• WHAT YOU HAVE TO DO:
Below are the records. Retype exactly the lines between the lines holding "22: (478, 82, 1.19)" and "49: (456, 87, 1.17)", inclusive.

***

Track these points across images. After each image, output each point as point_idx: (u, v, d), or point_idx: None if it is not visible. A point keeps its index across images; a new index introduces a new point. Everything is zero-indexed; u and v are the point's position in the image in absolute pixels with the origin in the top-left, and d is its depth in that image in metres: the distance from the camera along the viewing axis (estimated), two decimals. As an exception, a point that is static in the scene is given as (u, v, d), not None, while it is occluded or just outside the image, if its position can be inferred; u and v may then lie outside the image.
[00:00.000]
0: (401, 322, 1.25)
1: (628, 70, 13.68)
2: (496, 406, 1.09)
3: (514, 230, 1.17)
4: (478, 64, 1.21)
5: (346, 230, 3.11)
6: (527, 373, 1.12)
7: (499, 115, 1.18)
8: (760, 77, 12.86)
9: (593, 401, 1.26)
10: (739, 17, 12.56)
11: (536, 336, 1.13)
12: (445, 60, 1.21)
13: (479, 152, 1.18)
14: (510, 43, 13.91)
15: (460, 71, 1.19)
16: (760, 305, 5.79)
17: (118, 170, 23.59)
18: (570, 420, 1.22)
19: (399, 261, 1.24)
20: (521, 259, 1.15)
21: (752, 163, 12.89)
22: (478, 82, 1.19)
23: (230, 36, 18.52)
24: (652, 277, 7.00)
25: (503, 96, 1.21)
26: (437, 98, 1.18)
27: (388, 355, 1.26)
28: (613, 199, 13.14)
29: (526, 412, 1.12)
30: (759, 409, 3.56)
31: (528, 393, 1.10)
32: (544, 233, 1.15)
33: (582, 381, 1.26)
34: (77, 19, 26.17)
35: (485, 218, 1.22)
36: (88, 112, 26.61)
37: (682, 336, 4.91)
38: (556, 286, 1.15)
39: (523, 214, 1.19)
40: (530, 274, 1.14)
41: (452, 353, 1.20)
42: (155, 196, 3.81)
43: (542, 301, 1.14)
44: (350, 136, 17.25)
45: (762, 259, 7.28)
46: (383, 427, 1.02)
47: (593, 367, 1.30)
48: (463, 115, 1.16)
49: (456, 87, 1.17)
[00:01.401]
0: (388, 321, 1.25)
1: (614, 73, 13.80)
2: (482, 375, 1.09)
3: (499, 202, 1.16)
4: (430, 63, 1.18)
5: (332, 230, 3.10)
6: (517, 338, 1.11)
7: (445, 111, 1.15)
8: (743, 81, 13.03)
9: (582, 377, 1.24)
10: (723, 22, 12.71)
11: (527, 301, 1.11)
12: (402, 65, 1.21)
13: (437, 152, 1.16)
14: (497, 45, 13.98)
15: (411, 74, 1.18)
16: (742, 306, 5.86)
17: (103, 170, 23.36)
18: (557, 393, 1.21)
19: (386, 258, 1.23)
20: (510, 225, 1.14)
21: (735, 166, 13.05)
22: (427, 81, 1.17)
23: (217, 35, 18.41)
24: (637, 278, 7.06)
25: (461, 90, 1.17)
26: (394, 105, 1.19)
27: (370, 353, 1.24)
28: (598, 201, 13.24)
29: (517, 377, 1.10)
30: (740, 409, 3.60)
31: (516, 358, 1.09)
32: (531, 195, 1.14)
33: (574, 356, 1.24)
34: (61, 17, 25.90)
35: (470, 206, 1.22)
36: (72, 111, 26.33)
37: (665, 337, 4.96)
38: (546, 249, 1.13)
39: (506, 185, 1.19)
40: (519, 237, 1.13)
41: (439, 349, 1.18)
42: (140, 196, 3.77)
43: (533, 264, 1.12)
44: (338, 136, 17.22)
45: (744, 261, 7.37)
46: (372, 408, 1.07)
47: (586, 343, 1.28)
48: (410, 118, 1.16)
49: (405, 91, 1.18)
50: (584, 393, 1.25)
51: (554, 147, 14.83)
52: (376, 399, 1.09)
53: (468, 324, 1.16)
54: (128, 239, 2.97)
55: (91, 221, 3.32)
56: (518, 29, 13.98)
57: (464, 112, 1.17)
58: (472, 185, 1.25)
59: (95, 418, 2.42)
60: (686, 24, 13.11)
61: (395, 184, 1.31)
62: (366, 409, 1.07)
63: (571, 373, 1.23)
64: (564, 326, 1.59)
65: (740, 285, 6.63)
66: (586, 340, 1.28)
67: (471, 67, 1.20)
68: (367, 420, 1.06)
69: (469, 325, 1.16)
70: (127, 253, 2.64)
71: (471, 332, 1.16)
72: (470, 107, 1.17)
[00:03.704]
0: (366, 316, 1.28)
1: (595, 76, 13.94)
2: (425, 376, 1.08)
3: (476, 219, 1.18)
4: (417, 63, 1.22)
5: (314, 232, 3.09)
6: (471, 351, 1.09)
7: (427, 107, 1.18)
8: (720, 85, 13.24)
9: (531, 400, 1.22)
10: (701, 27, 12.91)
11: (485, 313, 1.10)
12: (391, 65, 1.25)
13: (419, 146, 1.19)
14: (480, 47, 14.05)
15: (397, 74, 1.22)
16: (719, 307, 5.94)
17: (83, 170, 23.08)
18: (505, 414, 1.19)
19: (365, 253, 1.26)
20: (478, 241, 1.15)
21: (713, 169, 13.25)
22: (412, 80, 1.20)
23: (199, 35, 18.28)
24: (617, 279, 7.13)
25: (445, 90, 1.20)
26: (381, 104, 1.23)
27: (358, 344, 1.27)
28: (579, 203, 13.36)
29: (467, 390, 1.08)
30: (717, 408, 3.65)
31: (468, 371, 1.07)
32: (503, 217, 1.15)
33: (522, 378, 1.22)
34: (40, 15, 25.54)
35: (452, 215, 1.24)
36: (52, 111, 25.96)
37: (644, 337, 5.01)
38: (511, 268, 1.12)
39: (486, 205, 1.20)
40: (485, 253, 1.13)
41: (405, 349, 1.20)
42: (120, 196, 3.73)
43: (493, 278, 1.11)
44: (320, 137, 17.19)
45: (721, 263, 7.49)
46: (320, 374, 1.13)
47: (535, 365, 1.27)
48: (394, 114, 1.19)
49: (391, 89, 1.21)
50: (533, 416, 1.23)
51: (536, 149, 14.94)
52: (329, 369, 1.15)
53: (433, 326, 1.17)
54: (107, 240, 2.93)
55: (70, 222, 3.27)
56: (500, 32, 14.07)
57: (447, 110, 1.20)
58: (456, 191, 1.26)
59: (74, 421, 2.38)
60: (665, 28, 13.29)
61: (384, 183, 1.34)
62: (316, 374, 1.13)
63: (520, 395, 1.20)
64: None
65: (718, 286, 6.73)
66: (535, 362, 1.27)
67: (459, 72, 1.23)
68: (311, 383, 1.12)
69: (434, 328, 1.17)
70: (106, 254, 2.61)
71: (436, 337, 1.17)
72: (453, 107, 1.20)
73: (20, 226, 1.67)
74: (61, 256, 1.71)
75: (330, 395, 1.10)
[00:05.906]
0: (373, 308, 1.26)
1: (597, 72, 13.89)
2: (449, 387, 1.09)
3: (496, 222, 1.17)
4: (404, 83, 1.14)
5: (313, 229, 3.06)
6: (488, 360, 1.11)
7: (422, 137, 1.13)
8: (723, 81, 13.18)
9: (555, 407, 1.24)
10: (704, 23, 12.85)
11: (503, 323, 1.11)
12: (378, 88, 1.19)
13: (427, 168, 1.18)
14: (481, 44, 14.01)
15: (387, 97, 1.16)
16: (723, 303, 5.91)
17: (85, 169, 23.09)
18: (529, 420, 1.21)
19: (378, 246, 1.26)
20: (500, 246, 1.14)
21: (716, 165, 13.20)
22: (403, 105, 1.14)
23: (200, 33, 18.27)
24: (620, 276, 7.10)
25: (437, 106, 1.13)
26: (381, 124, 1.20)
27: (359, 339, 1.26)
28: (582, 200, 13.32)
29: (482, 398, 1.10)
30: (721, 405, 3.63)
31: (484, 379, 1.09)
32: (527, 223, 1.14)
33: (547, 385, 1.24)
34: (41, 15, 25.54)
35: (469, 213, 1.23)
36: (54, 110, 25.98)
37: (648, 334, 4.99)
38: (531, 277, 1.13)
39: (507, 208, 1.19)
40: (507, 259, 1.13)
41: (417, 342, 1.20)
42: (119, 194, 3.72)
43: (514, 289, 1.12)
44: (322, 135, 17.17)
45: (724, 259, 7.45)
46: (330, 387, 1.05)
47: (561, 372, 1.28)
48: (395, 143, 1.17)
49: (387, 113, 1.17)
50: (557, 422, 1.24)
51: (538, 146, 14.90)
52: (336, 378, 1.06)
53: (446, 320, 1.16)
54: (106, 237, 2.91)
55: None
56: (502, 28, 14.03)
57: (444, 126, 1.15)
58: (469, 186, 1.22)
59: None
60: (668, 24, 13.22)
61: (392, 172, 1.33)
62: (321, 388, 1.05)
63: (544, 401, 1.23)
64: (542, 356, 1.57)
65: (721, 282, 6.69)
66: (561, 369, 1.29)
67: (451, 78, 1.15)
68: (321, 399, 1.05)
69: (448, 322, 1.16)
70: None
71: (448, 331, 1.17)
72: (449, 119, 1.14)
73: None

***

• SOLUTION FOR THIS TASK:
22: (478, 82, 1.19)
23: (230, 36, 18.52)
24: (652, 277, 7.00)
25: (503, 96, 1.21)
26: (437, 98, 1.18)
27: (388, 355, 1.26)
28: (613, 199, 13.14)
29: (526, 412, 1.12)
30: (759, 409, 3.56)
31: (528, 393, 1.10)
32: (544, 233, 1.15)
33: (582, 381, 1.26)
34: (77, 19, 26.17)
35: (485, 218, 1.22)
36: (88, 112, 26.61)
37: (682, 336, 4.91)
38: (556, 286, 1.15)
39: (523, 214, 1.19)
40: (530, 274, 1.14)
41: (452, 353, 1.20)
42: (155, 196, 3.81)
43: (542, 301, 1.14)
44: (350, 136, 17.25)
45: (762, 259, 7.28)
46: (383, 427, 1.02)
47: (593, 367, 1.30)
48: (463, 115, 1.16)
49: (456, 87, 1.17)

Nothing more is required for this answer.